It appeares by his preface that his worth was attended by a great deal of envie.

Ibid.—He was in the voyage of the right honourable the earle of Cumberland in the yeare 1589. He 'devised the seaman's rings for the present finding out both of the variation of the needle and time of the day at one instant without any farther trouble of using any other instrument, and hath farther shewed how by the sun's point of the compasse (or magnetical azimuth) and altitude given by observation the variation may be found either mechanically with ruler and compasse or mathematically by the doctrine of triangles and arithmeticall calculation.'

John Collins <says that> he happened upon the logarithmes and did not know it, as maybe seen in his Errors: and Mr.

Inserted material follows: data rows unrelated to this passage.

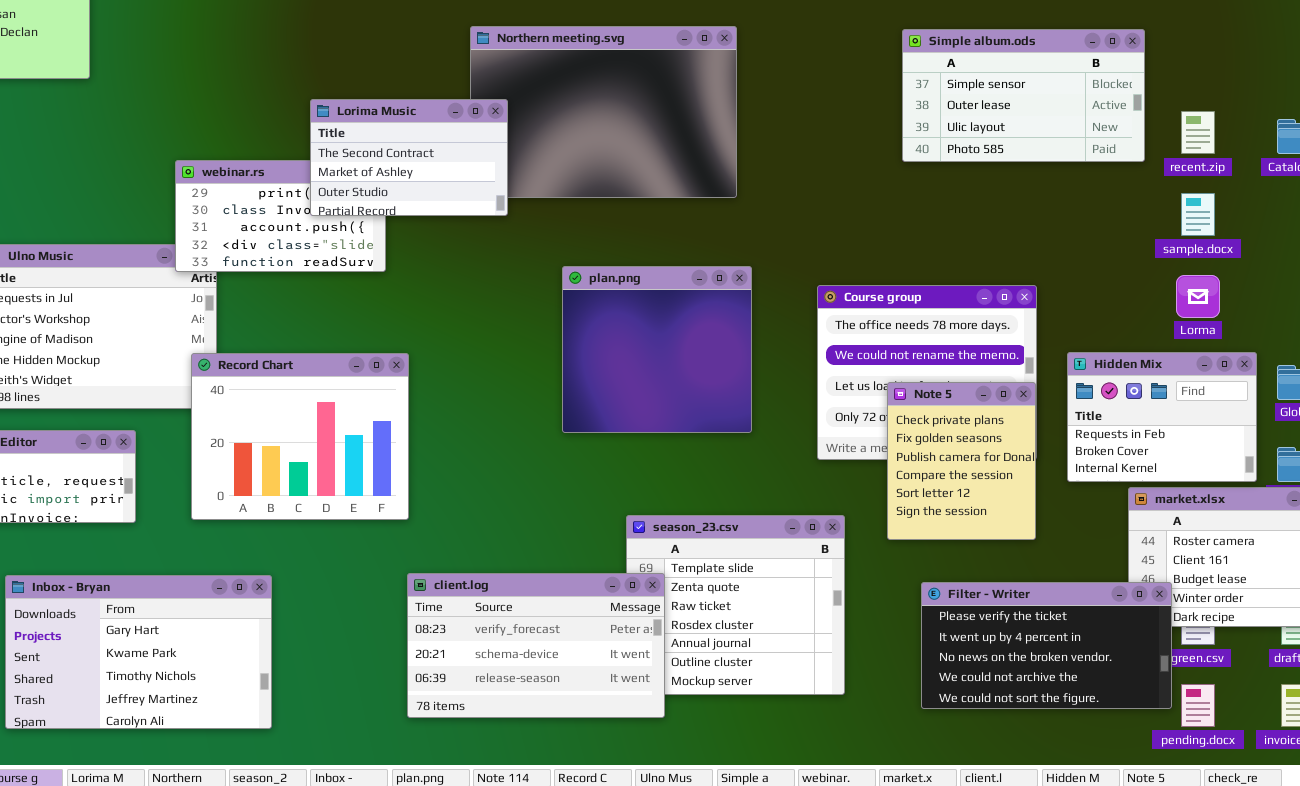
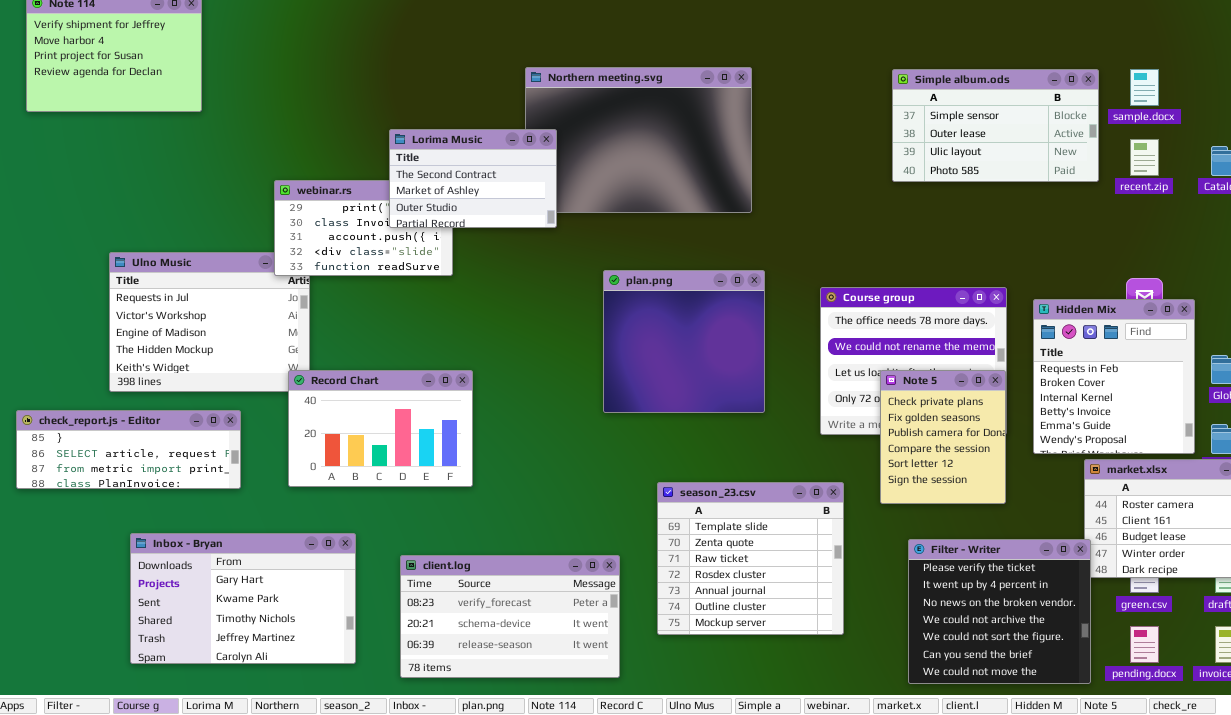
sample.docx: [1181,193,1215,236] -> [1130,69,1159,106], moved
Hidden Mix: [1067,352,1257,482] -> [1033,299,1195,454], resized
Record Chart: [191,353,409,520] -> [288,370,473,487], resized
client.log: [407,573,665,718] -> [400,555,620,678], moved
Filter - Writer: [921,582,1172,709] -> [908,539,1091,684], resized

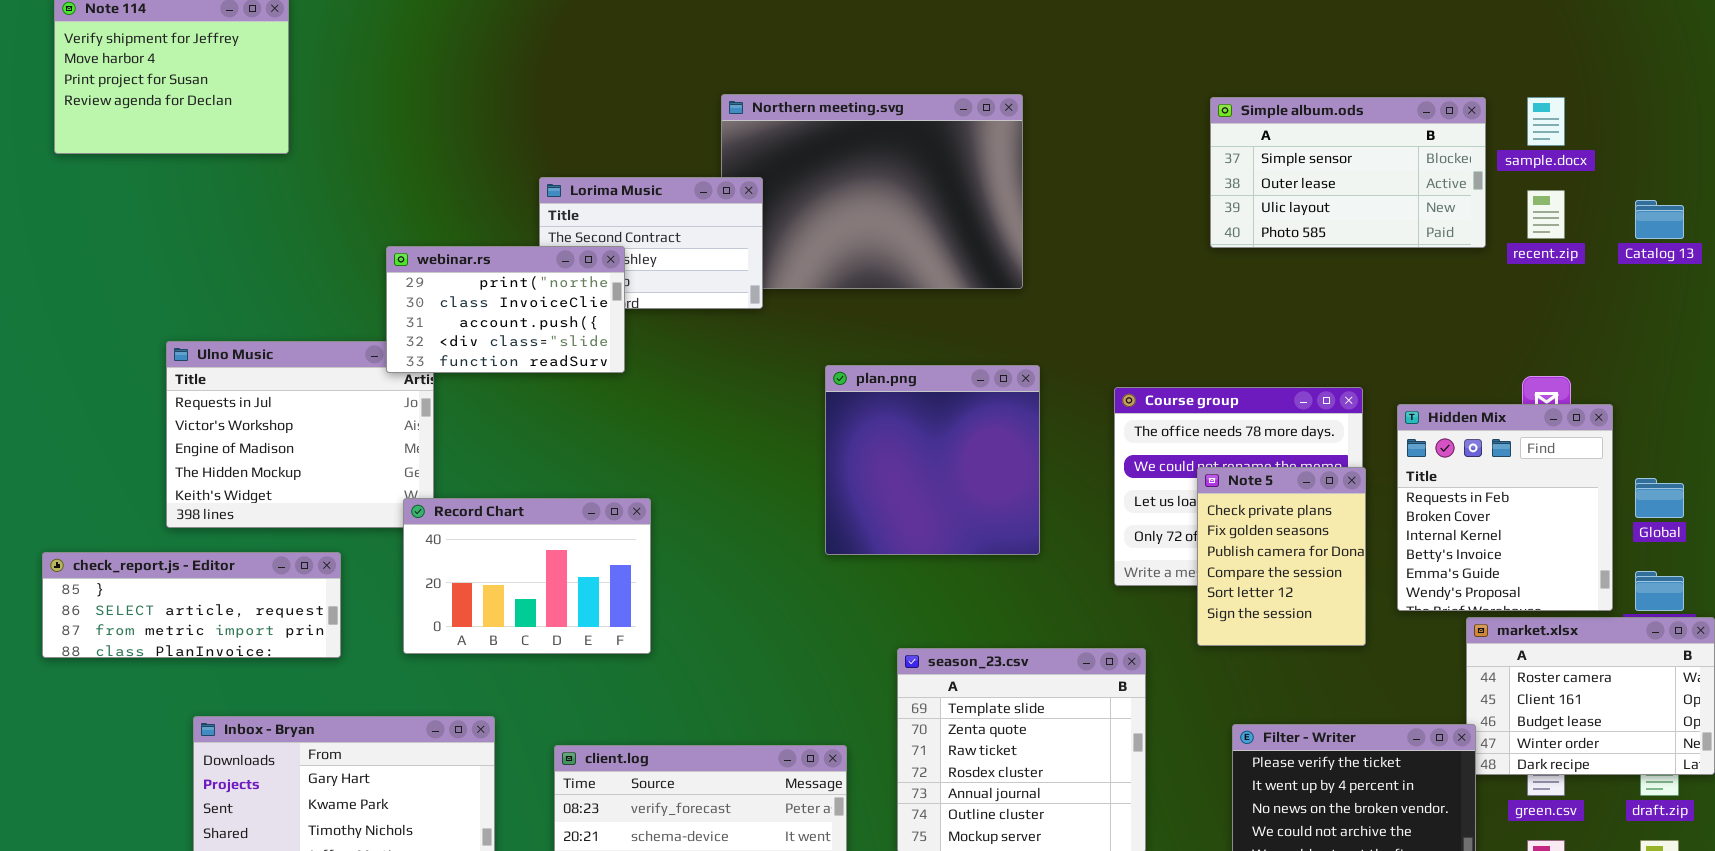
webinar.rs: [274,180,453,276] -> [386,246,625,373], raised
Note 5: [880,370,1006,504] -> [1197,467,1366,646], moved

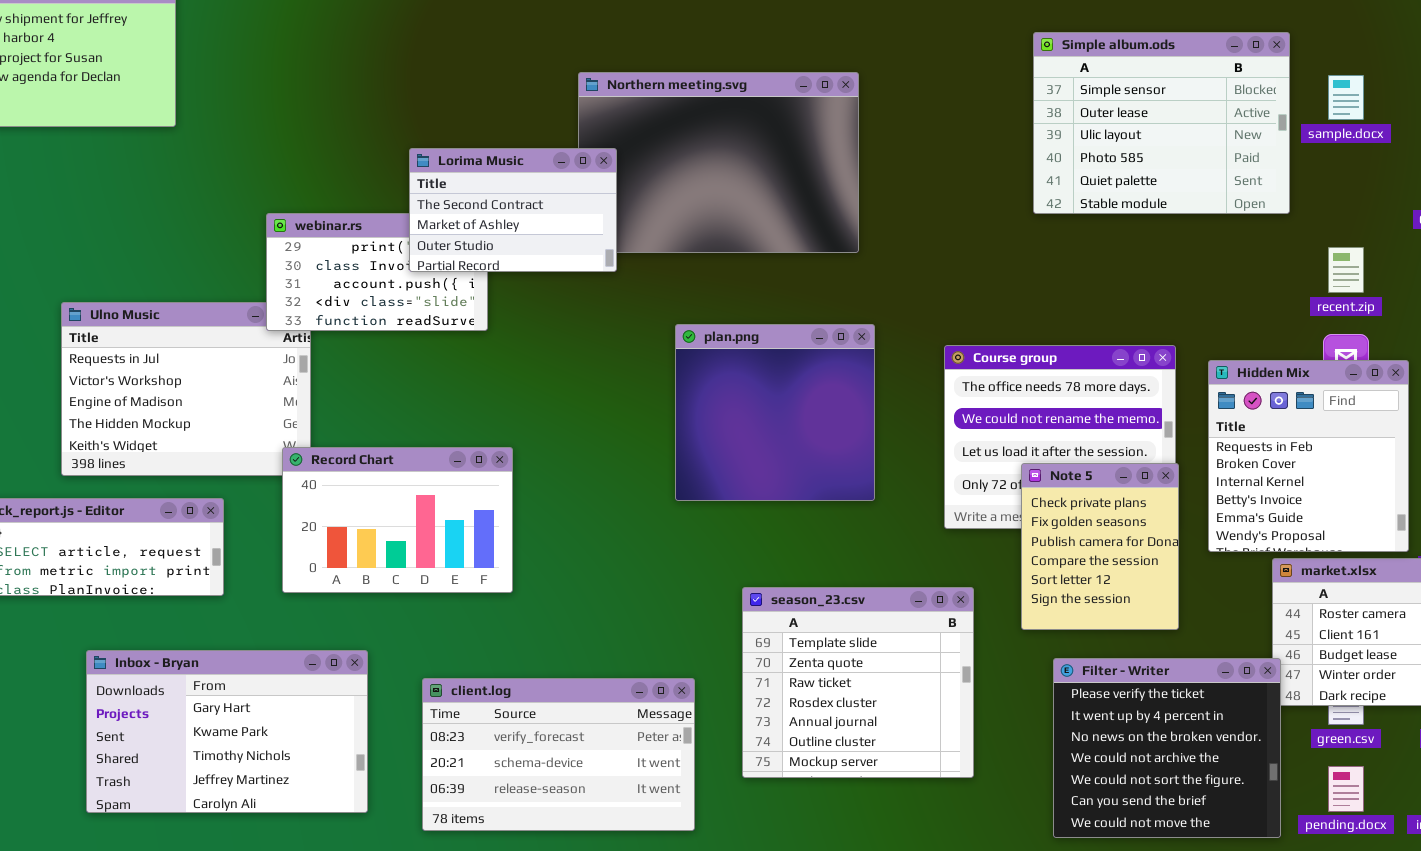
Simple album.ods: [1210,97,1486,248] -> [1033,32,1290,214], resized
Lorima Music: [539,177,763,309] -> [409,148,617,272], raised
recent.zip: [1527,190,1565,239] -> [1328,247,1364,293], moved
Note 5: [1197,467,1366,646] -> [1021,463,1179,630], moved

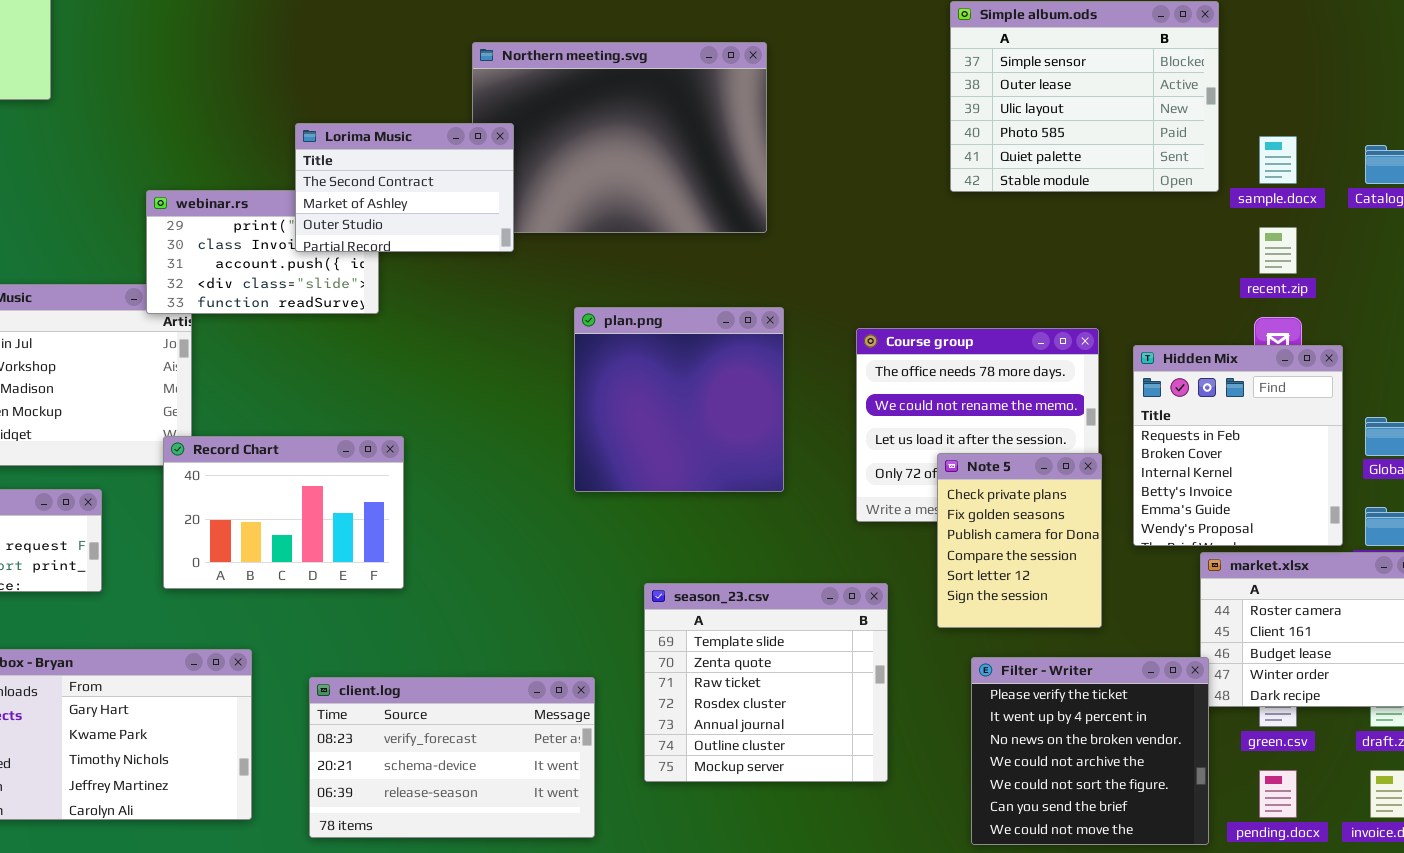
sample.docx: [1328,75,1364,120] -> [1259,136,1297,184], moved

Robert Norwood sayes to the reader in his Trigonometrie 'neither is Mr. Edward Wright to be forgotten though his endeavours were soonest prevented,' speaking of the logarithmes.

He published a booke of dialling in 4to, anno....

[1291]Mr. Edward Wright, ex Catalogo Bibl. Bodleianae.

Description of the sphere in three parts, London 1613——W. 1. 7.

Treatise of dialling, London 1614, 4to——H. 30. Art.

Correction of errors in navigation, 4to——W. 16. Art., et London 1599, 4to——W. 2. Art. BS.

The earle of Cumberland's voyage to the Azores, ibid.